Once Redding showed the boys how to work hard, the thinking was, another school, a better one, would educate them. Jack learned that the least utilitarian thing about Redding was those bars on the dormitory windows. No one wanted to run away from the school—they just longed to be in a better one.
The wrestling coach, Mr. Clum, had come to Maine from Colorado. He’d wrestled somewhere in the Big Ten, but he made a point of telling the team that he’d never been a starter. “For four years, I was a backup to someone better,” Coach Clum said. “Every year it was a different guy, but he was always better.”
Inferiority was their advantage; that they believed they were inferior, in combination with their zeal for hard work, made them formidably tenacious boys.
Coach Clum designed a wrestling schedule that purposely overmatched them. Redding’s wrestling team never had a winning season, but the boys were unafraid to lose—and when they won an occasional match, they were elated. Jack found out only later, when he was at a better school, that everyone hated to wrestle Redding. Redding boys relished taking a pounding—they were often beaten but rarely pinned—and, boy, were they nice.
“When you lose, tell your opponent how good he is,” Loomis instructed the younger boys on the team. “When you win, tell him you’re sorry—say you’ve been in his situation, even if you haven’t.”
They were competing against a school in Bath, Maine, when Jack won his first match. He was wrestling a strong but clumsy kid who’d never seen a cross-face cradle before. Jack was making the cradle tighter, the way Loomis had shown him, when the kid from Bath bit him. He sank his teeth into Jack’s forearm, drawing blood. Jack could see the boy’s face; there was no malevolence or awareness of wrongful conduct in the Bath wrestler’s eyes, only fear. Possibly the kid from Bath was afraid of losing, especially of being pinned—more likely, he was terrified of being hurt. He was fighting for his life, the way a captured animal would fight.
Jack let him go. The bite-wound was obvious—wrestlers from both teams solemnly had a look at it—and the kid from Bath was disqualified for unsportsmanlike behavior, which amounted to the same number of points for Redding that Jack would have won for a fall.
“I’m sorry,” Jack told the biter. “I’ve been in your situation.” The kid from Bath looked humiliated, inconsolable.
Loomis was shaking his head. “What?” Jack asked him.
“You don’t say you’ve been in his situation to a biter, Jack.”
So there were rules to be learned at Redding; learning the rules was what made Jack feel at home there.
Mrs. Adkins, a virtual widow to her husband’s fund-raising trips on behalf of the school, taught English and served as casting director for the school’s weekly Drama Night. She was a severely depressed woman in her fifties—an unhappy-looking, washed-out blonde. Her pallor was gold-going-gray, a fair-turning-to-slate complexion. Her clothes seemed a size too large for her, as if she suffered from a disease that was shrinking her.

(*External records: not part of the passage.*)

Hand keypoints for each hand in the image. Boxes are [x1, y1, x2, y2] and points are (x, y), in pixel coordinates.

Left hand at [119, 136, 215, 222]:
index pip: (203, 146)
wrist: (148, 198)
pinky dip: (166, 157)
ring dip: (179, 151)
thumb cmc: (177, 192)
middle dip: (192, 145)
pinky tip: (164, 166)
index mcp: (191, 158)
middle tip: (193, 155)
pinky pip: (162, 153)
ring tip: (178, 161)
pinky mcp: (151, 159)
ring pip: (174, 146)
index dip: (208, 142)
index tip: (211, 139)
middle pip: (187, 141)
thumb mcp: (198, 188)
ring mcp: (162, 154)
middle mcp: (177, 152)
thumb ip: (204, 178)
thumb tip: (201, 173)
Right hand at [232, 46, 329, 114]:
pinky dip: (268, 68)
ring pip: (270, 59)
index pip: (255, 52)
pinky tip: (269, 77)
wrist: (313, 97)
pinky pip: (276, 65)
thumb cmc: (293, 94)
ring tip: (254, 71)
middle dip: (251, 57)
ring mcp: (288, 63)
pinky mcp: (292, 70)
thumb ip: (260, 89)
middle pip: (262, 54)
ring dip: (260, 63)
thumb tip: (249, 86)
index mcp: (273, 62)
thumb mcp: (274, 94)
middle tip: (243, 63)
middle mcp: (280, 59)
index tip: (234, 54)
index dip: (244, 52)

Her gift for casting was a profoundly restless or roving one—causing her to visit, unannounced, classes in all manner of subjects. Mrs. Adkins would just walk into the classroom and pace among the students, while the class continued in as undistracted a fashion as possible.

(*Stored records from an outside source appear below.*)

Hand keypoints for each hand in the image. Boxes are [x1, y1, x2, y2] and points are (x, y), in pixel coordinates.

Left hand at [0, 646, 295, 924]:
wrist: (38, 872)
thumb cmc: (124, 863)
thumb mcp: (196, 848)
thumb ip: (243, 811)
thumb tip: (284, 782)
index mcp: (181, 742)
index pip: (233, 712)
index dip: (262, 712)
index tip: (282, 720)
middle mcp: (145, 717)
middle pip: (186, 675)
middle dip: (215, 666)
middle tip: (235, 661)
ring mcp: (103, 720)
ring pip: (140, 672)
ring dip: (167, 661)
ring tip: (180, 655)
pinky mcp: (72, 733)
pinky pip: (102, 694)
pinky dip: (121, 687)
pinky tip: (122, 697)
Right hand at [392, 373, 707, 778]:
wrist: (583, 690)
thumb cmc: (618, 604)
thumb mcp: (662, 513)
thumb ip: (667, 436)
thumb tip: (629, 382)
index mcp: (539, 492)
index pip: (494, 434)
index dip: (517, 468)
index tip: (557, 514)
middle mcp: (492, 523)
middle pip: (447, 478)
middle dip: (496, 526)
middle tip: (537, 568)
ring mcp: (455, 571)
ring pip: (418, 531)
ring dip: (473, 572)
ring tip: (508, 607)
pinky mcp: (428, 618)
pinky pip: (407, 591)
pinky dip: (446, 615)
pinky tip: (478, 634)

“Pretend I’m not here,” she would say to the fifth graders. (Mrs. Adkins assumed that the older boys already knew to ignore her.)
There might be a note in your school mailbox after her appearance in your class:
See me.—Mrs. A.
In Jack’s fifth- and sixth-grade years, he was usually cast as a woman. He was by far the prettiest of the boys at Redding, and—from the glowing recommendations of Miss Wurtz and Mr. Ramsey—Mrs. Adkins knew he had female acting credentials.
By the time Jack was in seventh and eighth grade, and he was more than occasionally picked for a male role, Mrs. Adkins had dispensed with leaving notes in his mailbox. Her touch on his shoulder was, he knew, a see-me touch.